> _Extract_
——

Beyond RE

In the last lecture:

• we have introduced the classes $ R$ and $ RE$ , which classify decision problems into:
  • decidable (which can be solved by algorithms which always terminate).
  • semi-decidable (which can be solved by algorithms which terminate only if the answer is yes).

• we have introduced a technique for proving that a problem $ f$ is not decidable:
  • find another problem $ f^*$ which is known NOT to be decidable;
  • prove that $ f^* \leq_T f$ (Turing-reducibility - i.e. $ f$ is at least as hard as $ f^*$ )

In this lecture:

• we will examine some problems which are outside the class $ RE$
• we will use the concept of Turing-reducibility to prove that some problems are not $ RE$ .

——

> _Provided material_
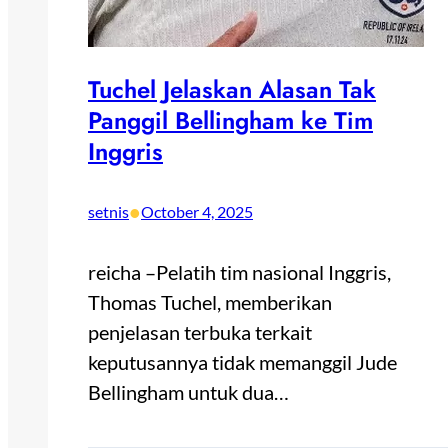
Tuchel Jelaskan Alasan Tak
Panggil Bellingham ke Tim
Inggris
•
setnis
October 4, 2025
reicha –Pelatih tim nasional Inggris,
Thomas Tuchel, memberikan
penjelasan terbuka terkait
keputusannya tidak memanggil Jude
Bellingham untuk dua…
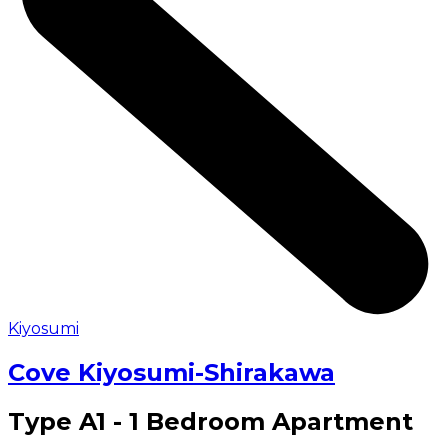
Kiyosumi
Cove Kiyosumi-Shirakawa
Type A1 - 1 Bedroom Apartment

——

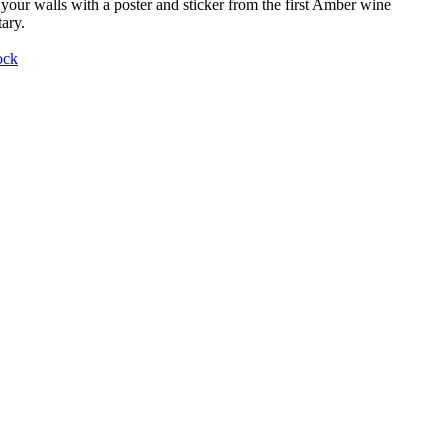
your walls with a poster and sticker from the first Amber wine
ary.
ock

——

> _Tasks to perform_
1) List every statement in the notes on problems beyond RE that begins with the word "we".
2) In the notes on problems beyond RE, copy the passage from "In the last" to "hard as $ f^*$ )" without changing a word.

> _Results for each task_
1)
- we have introduced the classes $ R$ and $ RE$ , which classify decision problems into:
- we have introduced a technique for proving that a problem $ f$ is not decidable:
- we will examine some problems which are outside the class $ RE$
- we will use the concept of Turing-reducibility to prove that some problems are not $ RE$ .

2)
In the last lecture:

• we have introduced the classes $ R$ and $ RE$ , which classify decision problems into:
  • decidable (which can be solved by algorithms which always terminate).
  • semi-decidable (which can be solved by algorithms which terminate only if the answer is yes).

• we have introduced a technique for proving that a problem $ f$ is not decidable:
  • find another problem $ f^*$ which is known NOT to be decidable;
  • prove that $ f^* \leq_T f$ (Turing-reducibility - i.e. $ f$ is at least as hard as $ f^*$ )